Ricochet will be modeled after Homeboy Industries, a program in Los Angeles that tries to help gang members start their own small businesses, such as bakeries, car detailing and silk-screening T-shirts.
"We want to divert them from the gang life and give them an alternative," Lightner said. "If you want to avoid jail and the cemetery, and make money without selling drugs, there's a way to do that."

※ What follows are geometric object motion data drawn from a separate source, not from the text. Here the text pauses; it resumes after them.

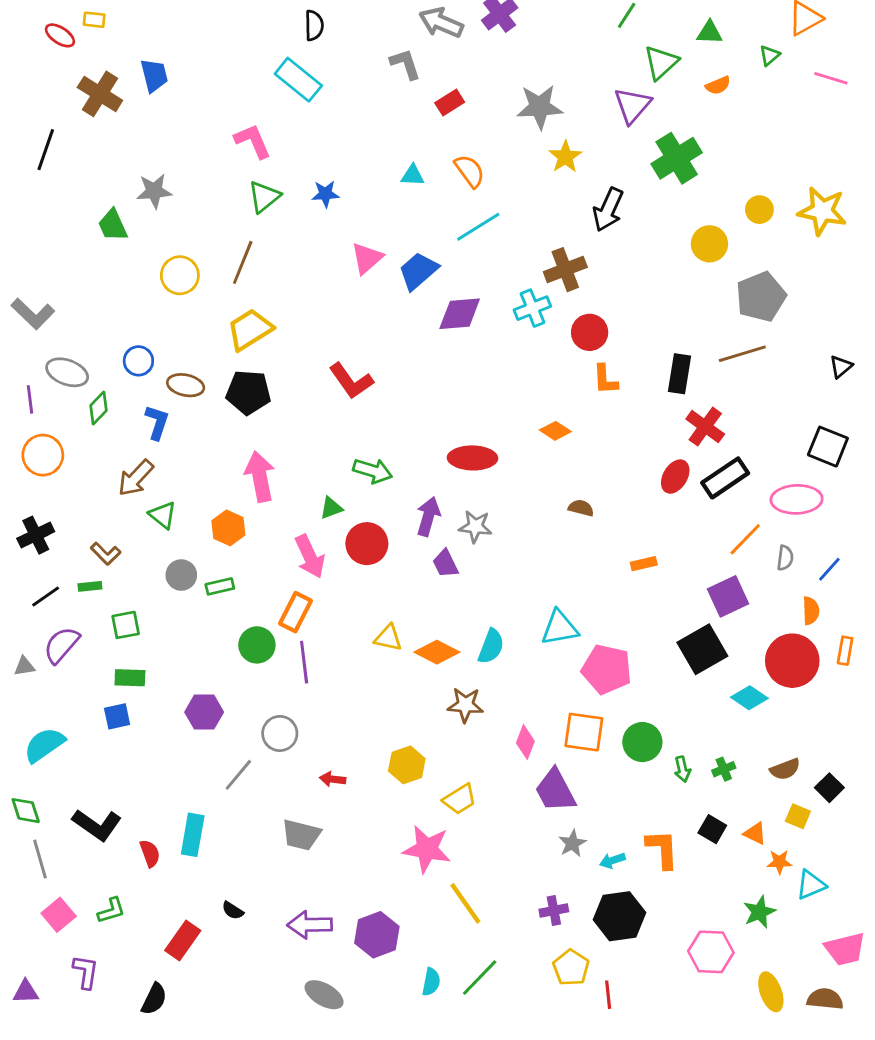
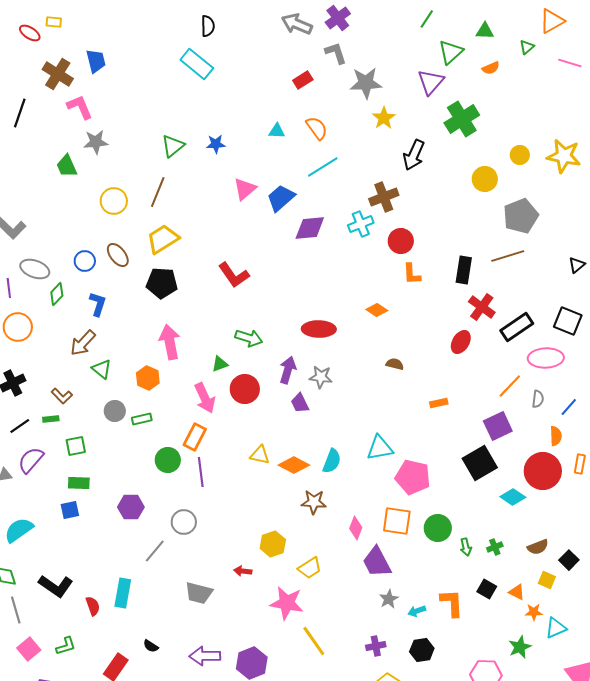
gray L-shape: (405, 64) -> (336, 53), moved
pink L-shape: (253, 141) -> (80, 107), moved
brown ellipse: (186, 385) -> (118, 255), moved, turned 40
black rectangle: (725, 478) -> (517, 327), moved
red arrow: (333, 779) -> (243, 571), moved
black hexagon: (620, 916) -> (422, 650), size x0.7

Of course, all of it will require the support of local government - and money.
Lightner, whose father was Raleigh's first and only African-American mayor, was the founder of the city's Martin Luther King Memorial celebration. This year, the weekend will include a Gang Awareness Town Hall Meeting sponsored by the fledgling Ricochet group.
"I got some blowback on that from some members of the committee who didn't think we should do it on the King weekend," he said. "But stepping up and solving problems is what King was all about."
At the end of our conversation, Lightner led me by car a few blocks from the family funeral home on MLK Boulevard over to Bragg Street, one of the most drug-infested neighborhoods in the city.
In an old Greyhound Bus Maintenance facility, Lightner envisions soon-to-be former gang members starting their businesses.
Getting there, he knows, won't be easy. Lightner doesn't have to look far from home to see that.